Intervention
Dasatinib
Mechanism, regulatory status, and an honest, tiered evidence map.
○ Human lifespan evidence: none (animal/preclinical or mechanism only)
What it is
Class: Tyrosine-kinase inhibitor (senolytic combination component)
Also known as: Sprycel (brand)
Relationship to senescence: An FDA-approved oncology tyrosine-kinase inhibitor used as the dasatinib partner in D+Q; targets tyrosine-kinase-dependent survival signalling in senescent cells (notably senescent preadipocytes).
Regulatory status
FDA-approved prescription drug for chronic myeloid leukaemia and Ph+ acute lymphoblastic leukaemia. NOT approved as a senolytic or for aging. Prescription-only; carries oncology-drug safety considerations.
Mechanism
Disables tyrosine-kinase survival networks; used intermittently and in combination, never as a standalone anti-aging therapy. See /dasatinib-quercetin.

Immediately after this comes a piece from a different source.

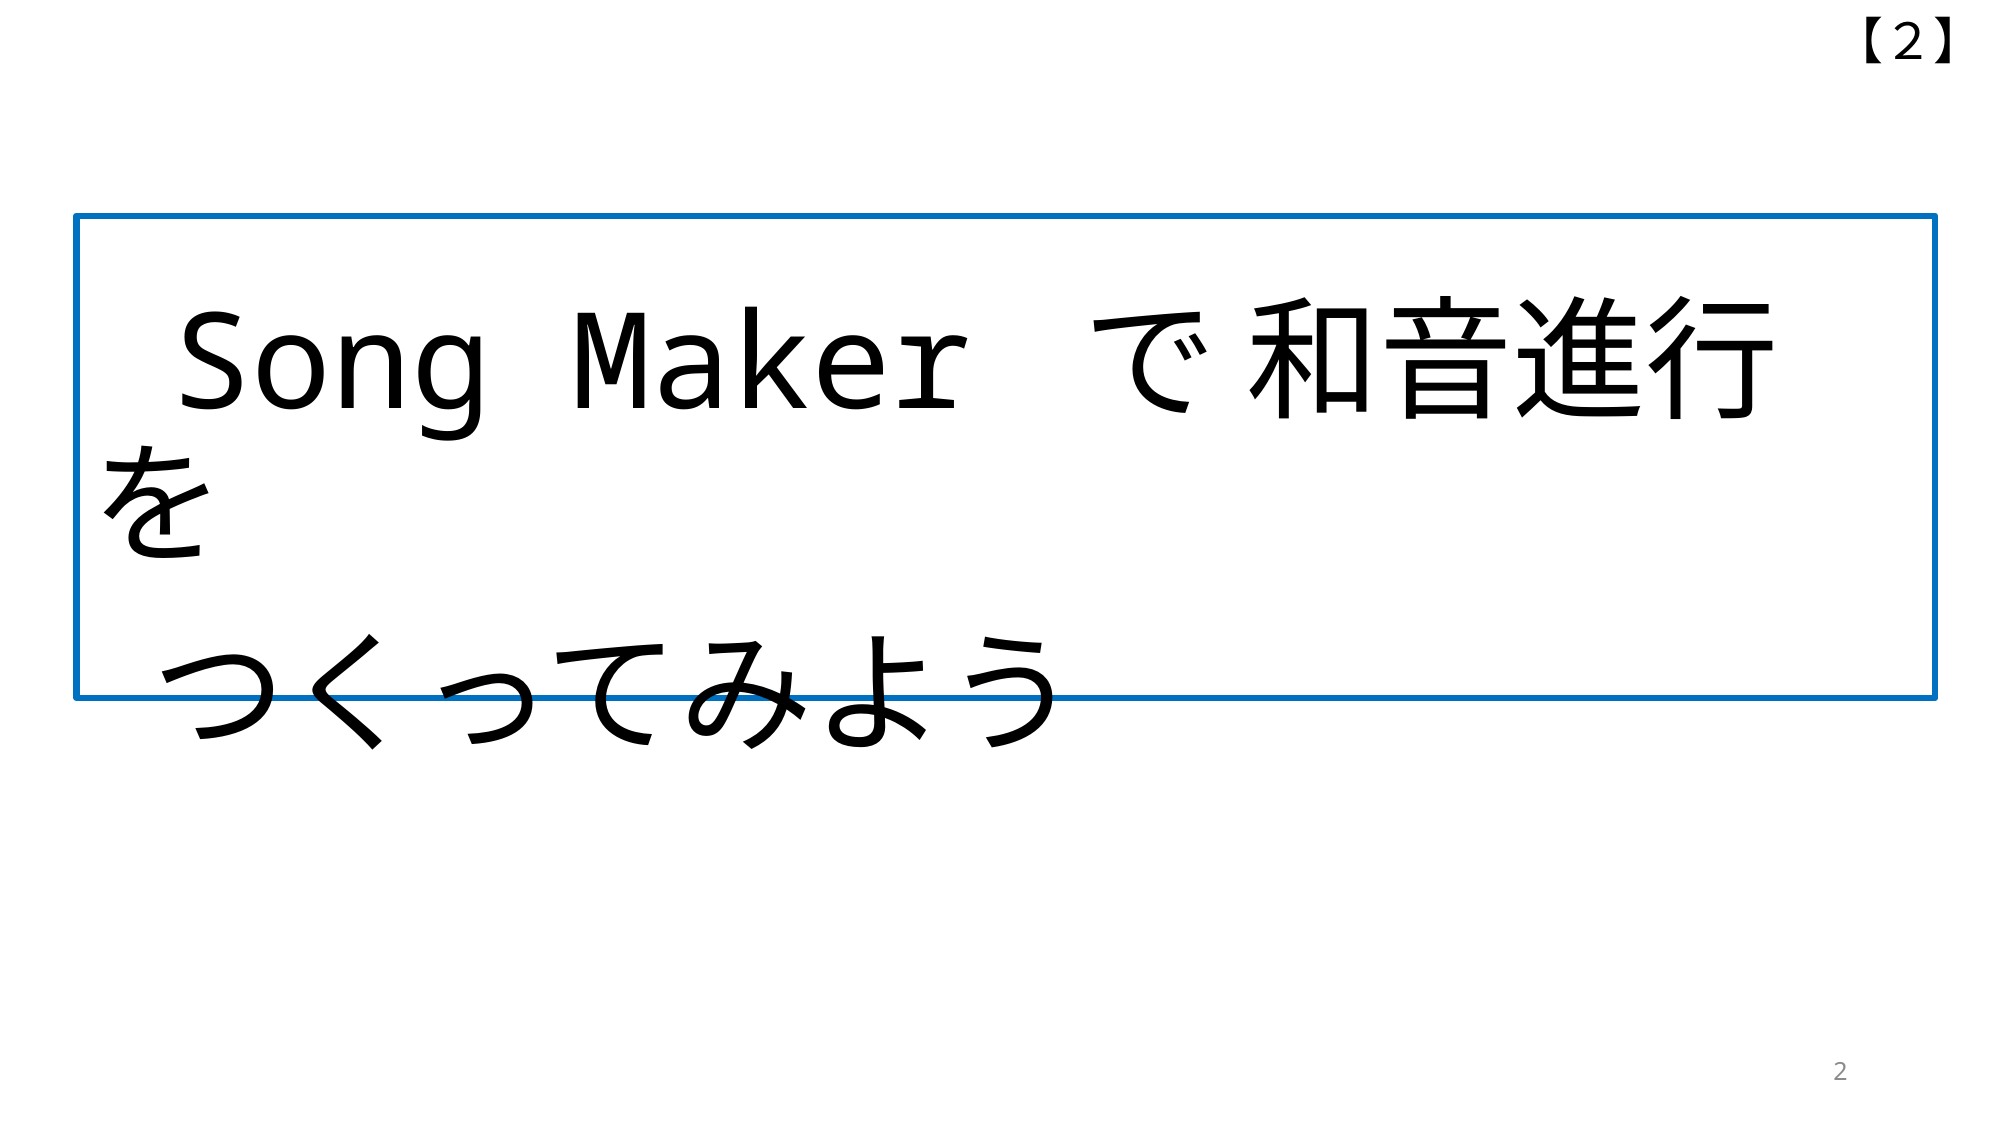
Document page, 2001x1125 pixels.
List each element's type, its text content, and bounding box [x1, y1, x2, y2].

Evidence — Human (only within D+Q pilots)
| Species / population | Studied as a senolytic only in combination pilots (IPF, DKD, Alzheimer's). |
| Exposure, route, schedule | 100 mg/day intermittently within D+Q protocols. |
| Comparator / duration | See D+Q study pages. |
| Endpoint / numeric result | Detected in CSF in the Alzheimer's pilot (0.281-0.536 ng/mL in 4/5 participants). |
| What it did NOT establish | No standalone senolytic outcome; oncology safety profile applies. |
Negative or null findings
- No evidence supports standalone dasatinib for any aging or longevity outcome.